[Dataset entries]
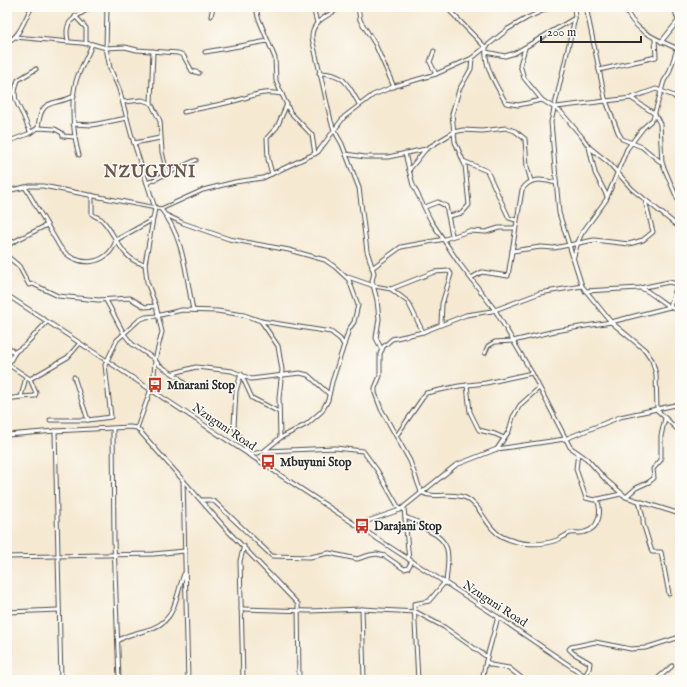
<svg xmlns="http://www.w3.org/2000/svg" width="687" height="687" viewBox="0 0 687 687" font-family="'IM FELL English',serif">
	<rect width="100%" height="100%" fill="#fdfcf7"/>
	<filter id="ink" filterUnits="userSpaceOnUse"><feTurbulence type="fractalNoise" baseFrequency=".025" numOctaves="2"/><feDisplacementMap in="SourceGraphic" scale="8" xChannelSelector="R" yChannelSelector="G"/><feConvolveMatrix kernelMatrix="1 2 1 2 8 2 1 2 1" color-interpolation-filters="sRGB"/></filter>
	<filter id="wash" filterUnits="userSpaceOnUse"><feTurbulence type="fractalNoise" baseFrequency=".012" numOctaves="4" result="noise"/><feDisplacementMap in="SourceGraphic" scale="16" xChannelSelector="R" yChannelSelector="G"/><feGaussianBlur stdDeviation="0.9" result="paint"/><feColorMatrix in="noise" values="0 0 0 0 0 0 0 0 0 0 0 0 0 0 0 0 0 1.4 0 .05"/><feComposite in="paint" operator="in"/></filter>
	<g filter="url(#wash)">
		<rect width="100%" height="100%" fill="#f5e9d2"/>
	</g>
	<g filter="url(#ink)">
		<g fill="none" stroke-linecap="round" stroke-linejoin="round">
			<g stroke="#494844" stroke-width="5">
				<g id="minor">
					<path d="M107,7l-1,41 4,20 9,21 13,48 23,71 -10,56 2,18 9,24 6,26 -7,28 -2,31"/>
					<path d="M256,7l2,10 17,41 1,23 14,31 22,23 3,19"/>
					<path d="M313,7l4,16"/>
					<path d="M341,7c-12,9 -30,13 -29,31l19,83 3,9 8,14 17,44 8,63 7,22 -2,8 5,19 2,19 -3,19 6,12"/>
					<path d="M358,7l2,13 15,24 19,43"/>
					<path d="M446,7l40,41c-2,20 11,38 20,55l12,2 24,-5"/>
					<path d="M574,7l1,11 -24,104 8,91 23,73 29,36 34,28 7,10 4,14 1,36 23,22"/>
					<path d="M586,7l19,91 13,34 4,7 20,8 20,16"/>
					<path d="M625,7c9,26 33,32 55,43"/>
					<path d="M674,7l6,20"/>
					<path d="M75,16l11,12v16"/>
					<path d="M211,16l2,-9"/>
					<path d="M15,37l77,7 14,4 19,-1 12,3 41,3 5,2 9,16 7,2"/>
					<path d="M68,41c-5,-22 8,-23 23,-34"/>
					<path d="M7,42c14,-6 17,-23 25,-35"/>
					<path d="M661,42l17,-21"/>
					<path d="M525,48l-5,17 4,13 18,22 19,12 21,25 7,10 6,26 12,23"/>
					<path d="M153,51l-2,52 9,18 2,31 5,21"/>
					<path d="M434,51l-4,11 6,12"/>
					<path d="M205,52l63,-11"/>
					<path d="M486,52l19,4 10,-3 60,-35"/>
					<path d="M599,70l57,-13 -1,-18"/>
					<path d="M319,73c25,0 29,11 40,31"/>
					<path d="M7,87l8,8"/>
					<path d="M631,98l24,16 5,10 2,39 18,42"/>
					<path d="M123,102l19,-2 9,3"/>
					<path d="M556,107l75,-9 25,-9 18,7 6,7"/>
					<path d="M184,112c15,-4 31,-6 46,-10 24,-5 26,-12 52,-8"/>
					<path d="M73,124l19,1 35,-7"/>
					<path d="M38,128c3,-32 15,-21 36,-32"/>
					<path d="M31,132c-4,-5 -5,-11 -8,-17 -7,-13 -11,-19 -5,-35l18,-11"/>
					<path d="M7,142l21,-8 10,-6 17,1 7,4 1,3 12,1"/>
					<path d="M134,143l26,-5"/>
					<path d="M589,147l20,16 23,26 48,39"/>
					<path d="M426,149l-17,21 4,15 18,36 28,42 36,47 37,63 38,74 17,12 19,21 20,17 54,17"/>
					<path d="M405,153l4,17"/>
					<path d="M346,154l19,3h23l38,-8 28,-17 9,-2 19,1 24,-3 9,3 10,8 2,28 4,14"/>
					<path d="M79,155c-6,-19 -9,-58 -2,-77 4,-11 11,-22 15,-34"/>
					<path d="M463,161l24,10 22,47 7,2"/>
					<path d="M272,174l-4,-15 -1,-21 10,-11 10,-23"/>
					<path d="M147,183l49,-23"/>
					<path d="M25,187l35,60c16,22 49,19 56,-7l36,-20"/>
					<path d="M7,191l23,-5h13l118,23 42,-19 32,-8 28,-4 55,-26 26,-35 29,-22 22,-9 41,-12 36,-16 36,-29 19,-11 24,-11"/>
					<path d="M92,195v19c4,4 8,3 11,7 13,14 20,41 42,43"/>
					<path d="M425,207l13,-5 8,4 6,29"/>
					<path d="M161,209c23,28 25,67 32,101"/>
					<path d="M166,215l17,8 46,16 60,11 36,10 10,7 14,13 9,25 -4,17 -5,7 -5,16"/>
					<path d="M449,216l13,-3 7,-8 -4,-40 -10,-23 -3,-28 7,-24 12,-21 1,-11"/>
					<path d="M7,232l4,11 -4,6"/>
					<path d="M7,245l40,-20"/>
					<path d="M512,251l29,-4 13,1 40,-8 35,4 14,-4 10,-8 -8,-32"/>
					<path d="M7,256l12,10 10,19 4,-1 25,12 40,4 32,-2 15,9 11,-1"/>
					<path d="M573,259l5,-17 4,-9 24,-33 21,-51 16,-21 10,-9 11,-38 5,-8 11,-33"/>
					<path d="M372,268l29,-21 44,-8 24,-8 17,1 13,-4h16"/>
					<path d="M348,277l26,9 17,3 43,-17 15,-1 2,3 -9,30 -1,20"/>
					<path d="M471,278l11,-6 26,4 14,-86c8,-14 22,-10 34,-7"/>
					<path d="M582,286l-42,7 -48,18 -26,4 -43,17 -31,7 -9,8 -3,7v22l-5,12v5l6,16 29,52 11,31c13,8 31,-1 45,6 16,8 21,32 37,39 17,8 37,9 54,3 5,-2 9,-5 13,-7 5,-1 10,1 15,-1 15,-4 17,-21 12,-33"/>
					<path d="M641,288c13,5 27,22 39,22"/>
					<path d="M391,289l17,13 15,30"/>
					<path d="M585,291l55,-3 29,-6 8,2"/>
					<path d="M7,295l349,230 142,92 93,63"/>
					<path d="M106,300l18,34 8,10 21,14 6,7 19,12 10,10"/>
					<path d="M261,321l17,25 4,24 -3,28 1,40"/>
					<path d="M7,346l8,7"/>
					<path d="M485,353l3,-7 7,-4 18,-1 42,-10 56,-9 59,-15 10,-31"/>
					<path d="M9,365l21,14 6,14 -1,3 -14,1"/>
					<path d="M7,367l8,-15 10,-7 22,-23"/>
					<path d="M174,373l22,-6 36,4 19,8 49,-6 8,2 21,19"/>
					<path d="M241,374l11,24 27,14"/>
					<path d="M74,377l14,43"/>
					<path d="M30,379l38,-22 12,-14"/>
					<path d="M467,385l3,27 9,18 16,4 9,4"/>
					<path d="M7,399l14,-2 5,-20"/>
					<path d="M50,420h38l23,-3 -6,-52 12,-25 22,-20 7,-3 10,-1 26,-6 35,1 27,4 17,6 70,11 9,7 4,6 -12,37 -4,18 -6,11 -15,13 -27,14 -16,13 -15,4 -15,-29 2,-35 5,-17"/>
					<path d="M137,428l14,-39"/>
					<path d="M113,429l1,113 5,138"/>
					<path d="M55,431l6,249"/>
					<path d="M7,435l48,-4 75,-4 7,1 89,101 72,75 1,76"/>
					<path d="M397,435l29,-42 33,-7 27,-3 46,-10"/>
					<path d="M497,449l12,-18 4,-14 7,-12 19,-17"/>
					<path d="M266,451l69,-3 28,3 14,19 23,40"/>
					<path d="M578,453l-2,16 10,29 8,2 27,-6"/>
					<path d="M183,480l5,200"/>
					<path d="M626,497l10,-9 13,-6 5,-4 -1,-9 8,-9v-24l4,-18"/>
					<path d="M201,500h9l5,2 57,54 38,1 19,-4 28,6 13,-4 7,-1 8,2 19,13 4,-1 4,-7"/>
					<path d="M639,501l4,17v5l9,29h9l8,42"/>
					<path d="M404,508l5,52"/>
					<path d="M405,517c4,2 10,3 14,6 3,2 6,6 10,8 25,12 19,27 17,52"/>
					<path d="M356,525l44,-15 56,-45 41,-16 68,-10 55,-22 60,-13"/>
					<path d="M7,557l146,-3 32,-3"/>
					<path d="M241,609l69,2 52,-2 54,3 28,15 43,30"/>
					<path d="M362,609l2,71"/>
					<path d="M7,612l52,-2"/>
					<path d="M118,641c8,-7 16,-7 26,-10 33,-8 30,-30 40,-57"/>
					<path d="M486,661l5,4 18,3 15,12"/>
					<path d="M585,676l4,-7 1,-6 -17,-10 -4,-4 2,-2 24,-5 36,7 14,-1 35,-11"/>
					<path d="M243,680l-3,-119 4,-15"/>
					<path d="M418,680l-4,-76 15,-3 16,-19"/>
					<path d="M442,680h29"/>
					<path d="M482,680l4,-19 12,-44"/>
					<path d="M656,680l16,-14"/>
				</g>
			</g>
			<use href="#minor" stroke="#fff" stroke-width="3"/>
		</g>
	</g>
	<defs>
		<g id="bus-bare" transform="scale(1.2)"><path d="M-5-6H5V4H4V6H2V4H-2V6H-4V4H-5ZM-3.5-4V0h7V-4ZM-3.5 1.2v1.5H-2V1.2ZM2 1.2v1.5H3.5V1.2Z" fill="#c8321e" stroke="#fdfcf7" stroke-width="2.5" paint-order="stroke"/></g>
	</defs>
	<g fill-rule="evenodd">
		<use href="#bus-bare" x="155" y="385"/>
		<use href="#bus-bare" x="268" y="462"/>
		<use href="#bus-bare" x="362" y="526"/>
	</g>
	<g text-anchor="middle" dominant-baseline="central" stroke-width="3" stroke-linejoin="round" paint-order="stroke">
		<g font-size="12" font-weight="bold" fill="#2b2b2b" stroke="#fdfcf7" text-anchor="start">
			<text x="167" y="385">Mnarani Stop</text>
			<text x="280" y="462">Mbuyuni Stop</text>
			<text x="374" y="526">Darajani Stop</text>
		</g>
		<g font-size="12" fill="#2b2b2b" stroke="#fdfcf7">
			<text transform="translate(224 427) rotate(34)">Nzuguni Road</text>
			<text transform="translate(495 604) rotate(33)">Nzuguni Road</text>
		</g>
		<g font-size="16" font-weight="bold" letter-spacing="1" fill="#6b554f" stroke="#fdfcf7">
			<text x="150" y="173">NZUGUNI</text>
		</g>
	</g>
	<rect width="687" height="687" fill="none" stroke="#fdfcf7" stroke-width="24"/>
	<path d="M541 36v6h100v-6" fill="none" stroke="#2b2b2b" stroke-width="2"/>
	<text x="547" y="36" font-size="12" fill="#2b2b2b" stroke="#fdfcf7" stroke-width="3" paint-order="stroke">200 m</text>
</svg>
==
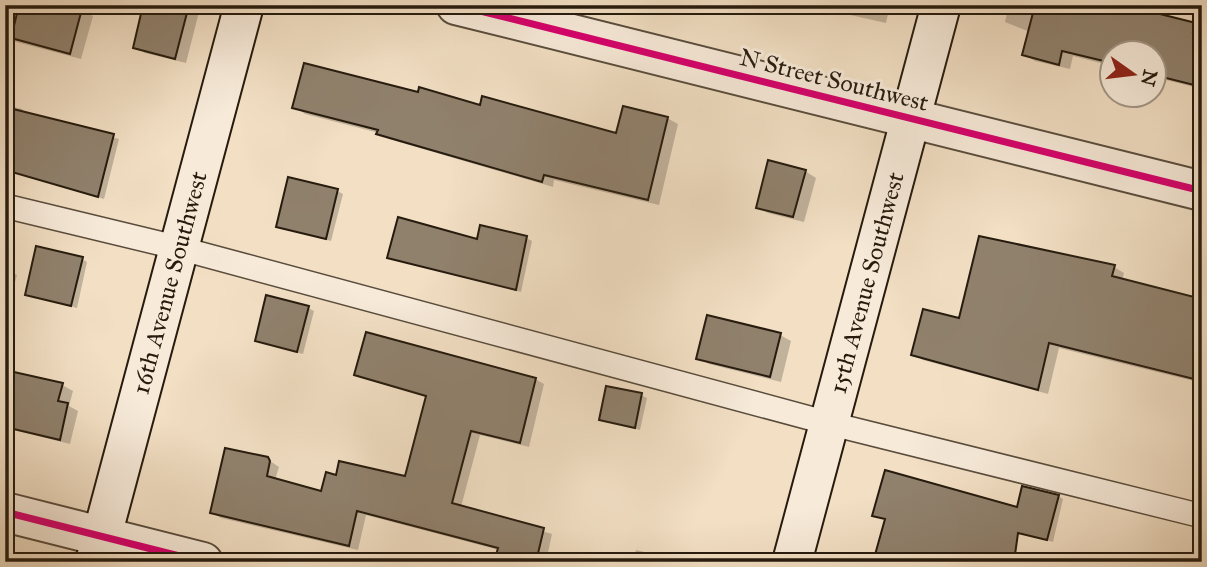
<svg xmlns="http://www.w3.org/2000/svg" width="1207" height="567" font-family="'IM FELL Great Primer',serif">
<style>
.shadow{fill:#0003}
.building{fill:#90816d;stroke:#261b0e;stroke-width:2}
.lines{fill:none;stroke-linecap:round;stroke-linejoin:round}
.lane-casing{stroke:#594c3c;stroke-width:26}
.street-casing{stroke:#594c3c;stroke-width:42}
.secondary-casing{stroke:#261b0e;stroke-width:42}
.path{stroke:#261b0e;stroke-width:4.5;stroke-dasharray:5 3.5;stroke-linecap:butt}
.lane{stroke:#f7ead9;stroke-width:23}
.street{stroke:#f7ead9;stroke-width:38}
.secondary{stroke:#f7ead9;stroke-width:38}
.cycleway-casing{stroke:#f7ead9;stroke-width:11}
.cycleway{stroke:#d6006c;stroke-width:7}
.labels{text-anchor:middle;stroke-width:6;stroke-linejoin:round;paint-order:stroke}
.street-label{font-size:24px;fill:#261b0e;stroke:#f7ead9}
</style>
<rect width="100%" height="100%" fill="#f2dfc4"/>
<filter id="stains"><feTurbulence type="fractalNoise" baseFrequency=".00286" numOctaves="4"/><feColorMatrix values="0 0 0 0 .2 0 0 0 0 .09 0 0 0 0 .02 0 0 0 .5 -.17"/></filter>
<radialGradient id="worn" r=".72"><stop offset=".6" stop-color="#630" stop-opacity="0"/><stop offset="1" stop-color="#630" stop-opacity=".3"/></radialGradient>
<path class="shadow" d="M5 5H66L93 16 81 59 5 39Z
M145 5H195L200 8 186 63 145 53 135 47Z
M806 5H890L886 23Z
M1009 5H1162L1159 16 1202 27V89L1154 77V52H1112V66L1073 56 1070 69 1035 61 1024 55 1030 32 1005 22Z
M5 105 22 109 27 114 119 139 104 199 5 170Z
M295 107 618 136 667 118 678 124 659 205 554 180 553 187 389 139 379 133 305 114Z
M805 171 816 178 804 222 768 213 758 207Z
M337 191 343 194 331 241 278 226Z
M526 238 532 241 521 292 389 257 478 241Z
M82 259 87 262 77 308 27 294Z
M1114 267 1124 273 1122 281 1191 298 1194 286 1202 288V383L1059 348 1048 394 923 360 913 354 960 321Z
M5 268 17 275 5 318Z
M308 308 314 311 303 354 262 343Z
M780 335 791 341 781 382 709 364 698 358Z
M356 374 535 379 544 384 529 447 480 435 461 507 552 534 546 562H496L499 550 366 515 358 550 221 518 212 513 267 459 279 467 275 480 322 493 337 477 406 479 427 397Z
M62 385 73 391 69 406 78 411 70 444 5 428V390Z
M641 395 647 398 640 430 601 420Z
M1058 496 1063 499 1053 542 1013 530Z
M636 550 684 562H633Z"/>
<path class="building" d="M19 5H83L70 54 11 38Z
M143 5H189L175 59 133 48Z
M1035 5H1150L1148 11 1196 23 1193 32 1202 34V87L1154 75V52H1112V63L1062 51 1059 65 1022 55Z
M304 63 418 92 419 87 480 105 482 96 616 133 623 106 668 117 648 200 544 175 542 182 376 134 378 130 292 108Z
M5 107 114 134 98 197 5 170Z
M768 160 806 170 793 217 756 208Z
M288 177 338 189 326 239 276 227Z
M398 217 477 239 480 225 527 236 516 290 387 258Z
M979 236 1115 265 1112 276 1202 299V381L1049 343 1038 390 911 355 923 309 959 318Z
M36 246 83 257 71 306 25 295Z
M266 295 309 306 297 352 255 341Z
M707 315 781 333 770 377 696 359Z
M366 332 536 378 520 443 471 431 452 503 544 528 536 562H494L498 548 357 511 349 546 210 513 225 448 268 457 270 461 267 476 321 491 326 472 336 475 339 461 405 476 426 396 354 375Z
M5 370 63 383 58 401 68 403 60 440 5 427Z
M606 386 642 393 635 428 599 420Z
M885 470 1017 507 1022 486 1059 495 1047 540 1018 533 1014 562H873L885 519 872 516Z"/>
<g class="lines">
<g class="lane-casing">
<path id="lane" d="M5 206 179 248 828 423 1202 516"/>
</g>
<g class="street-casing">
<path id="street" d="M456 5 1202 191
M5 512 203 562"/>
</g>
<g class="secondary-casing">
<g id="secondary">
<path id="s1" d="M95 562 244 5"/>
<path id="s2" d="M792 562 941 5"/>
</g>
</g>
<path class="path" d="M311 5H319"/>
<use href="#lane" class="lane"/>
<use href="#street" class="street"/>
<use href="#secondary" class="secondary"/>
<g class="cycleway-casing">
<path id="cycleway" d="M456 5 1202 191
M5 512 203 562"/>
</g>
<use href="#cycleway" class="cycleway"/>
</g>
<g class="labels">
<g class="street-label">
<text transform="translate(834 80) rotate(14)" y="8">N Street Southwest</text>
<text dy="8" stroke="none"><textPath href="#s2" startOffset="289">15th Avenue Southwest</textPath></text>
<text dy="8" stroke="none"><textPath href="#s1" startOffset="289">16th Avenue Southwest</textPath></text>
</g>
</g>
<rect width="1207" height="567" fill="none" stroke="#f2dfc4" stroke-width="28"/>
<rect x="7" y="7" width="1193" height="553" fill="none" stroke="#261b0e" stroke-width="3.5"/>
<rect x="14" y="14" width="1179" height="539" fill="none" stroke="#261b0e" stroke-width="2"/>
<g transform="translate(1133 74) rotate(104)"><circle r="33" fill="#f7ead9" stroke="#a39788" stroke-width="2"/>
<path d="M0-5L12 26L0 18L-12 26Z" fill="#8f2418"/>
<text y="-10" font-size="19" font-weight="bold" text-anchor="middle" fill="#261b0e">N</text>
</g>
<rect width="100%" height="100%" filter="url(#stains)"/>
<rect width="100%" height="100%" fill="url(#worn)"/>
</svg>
==
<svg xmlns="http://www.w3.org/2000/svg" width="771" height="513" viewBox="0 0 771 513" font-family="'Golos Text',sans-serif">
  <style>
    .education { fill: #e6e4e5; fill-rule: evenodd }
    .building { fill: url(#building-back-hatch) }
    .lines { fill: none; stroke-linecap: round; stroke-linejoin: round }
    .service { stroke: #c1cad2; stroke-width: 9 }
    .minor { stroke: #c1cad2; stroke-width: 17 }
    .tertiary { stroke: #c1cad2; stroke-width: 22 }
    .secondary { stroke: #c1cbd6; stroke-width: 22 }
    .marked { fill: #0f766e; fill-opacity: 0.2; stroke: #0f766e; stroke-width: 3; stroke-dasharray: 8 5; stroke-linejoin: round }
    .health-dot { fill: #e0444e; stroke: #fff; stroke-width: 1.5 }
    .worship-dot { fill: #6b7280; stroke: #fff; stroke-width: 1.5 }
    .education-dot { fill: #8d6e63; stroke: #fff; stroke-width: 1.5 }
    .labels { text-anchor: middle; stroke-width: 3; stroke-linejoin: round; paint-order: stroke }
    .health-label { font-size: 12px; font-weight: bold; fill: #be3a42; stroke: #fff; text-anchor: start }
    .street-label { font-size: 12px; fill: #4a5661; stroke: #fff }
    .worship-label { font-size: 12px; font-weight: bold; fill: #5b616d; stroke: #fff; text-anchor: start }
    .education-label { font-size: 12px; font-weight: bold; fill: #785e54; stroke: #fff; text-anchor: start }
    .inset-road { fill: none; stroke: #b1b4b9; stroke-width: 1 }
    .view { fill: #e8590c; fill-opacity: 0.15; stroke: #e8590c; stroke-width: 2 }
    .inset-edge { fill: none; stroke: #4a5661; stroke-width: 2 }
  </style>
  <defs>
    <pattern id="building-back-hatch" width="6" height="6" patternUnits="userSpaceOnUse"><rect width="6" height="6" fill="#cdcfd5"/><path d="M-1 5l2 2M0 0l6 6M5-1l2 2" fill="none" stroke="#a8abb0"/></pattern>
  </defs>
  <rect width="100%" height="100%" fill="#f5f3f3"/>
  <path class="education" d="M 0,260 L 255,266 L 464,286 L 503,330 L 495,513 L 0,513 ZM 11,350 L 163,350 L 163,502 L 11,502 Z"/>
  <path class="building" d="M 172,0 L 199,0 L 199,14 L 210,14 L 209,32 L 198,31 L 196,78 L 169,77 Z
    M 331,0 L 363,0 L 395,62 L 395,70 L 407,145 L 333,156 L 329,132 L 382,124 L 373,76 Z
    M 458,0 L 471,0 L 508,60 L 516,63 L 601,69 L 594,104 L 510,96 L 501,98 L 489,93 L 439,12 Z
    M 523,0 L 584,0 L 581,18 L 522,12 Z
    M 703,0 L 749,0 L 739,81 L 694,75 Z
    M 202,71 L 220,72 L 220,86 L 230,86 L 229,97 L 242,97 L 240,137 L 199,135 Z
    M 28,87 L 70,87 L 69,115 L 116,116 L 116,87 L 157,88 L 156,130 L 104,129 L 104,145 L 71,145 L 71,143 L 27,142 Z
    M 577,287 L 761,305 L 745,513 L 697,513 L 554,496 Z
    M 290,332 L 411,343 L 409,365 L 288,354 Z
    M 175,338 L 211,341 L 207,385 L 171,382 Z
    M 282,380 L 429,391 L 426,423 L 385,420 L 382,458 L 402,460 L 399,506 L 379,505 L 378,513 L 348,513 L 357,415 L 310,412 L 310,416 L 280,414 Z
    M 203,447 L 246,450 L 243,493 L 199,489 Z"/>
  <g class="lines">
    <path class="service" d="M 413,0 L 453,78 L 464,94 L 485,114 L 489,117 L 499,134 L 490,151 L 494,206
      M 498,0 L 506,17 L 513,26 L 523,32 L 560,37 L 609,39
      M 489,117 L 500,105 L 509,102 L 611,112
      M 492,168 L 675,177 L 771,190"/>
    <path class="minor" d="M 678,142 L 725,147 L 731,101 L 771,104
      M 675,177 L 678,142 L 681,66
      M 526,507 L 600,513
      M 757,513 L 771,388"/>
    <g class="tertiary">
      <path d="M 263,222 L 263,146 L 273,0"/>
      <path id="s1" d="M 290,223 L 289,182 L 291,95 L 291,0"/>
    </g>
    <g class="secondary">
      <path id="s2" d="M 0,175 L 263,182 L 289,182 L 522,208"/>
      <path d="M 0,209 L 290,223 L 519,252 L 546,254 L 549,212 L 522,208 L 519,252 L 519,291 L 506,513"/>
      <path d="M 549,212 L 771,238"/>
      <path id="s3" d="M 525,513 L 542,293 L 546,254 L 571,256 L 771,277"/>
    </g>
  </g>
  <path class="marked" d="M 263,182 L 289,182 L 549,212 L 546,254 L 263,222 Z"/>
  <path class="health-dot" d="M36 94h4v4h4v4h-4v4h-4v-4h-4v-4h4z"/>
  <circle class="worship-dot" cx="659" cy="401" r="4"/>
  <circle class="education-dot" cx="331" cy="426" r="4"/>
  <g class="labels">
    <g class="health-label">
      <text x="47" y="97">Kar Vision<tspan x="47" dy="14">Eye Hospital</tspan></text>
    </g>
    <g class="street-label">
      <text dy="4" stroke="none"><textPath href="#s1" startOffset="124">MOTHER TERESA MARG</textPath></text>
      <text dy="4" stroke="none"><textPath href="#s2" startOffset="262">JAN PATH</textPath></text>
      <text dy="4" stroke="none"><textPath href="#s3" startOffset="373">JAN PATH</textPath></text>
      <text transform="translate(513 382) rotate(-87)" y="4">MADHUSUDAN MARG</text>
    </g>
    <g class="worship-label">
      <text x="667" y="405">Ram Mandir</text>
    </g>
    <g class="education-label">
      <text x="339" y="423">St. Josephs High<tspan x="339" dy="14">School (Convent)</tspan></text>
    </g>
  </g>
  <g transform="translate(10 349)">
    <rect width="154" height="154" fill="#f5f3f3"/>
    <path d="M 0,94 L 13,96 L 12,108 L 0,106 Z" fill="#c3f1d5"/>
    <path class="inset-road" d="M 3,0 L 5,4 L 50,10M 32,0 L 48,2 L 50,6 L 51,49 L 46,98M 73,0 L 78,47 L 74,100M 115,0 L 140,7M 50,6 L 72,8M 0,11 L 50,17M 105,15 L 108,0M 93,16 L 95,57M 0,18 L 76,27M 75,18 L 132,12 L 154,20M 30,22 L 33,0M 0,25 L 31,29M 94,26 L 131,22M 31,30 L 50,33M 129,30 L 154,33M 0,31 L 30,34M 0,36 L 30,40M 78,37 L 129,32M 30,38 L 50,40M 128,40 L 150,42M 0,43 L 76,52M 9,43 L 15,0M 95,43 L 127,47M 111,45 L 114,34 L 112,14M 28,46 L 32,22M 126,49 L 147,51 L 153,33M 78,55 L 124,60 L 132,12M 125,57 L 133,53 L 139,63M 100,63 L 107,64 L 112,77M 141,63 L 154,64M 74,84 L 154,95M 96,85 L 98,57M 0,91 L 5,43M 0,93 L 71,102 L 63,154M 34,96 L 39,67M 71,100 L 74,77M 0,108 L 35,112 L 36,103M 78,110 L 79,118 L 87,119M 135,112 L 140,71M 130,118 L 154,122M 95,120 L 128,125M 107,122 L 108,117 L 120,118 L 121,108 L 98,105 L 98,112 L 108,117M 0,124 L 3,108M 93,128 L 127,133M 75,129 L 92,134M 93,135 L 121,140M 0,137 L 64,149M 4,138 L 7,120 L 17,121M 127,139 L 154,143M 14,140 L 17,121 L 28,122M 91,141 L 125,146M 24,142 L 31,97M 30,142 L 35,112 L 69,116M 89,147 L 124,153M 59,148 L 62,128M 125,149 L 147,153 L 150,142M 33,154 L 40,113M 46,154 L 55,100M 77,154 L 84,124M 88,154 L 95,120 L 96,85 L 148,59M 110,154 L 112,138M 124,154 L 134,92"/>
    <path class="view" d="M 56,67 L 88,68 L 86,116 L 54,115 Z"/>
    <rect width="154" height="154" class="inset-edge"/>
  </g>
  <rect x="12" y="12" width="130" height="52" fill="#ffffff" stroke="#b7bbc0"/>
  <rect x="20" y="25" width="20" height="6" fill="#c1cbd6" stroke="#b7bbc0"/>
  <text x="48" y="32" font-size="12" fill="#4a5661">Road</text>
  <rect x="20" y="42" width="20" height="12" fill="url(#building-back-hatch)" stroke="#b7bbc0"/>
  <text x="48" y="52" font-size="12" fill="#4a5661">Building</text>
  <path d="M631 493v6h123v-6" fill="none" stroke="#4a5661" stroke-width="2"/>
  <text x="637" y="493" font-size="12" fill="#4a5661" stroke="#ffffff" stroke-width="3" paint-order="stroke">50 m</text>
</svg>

Task requirements ▸ Going through the records, say how many lines hold the string "values". Only the number should be given.

Answer space ▸ 2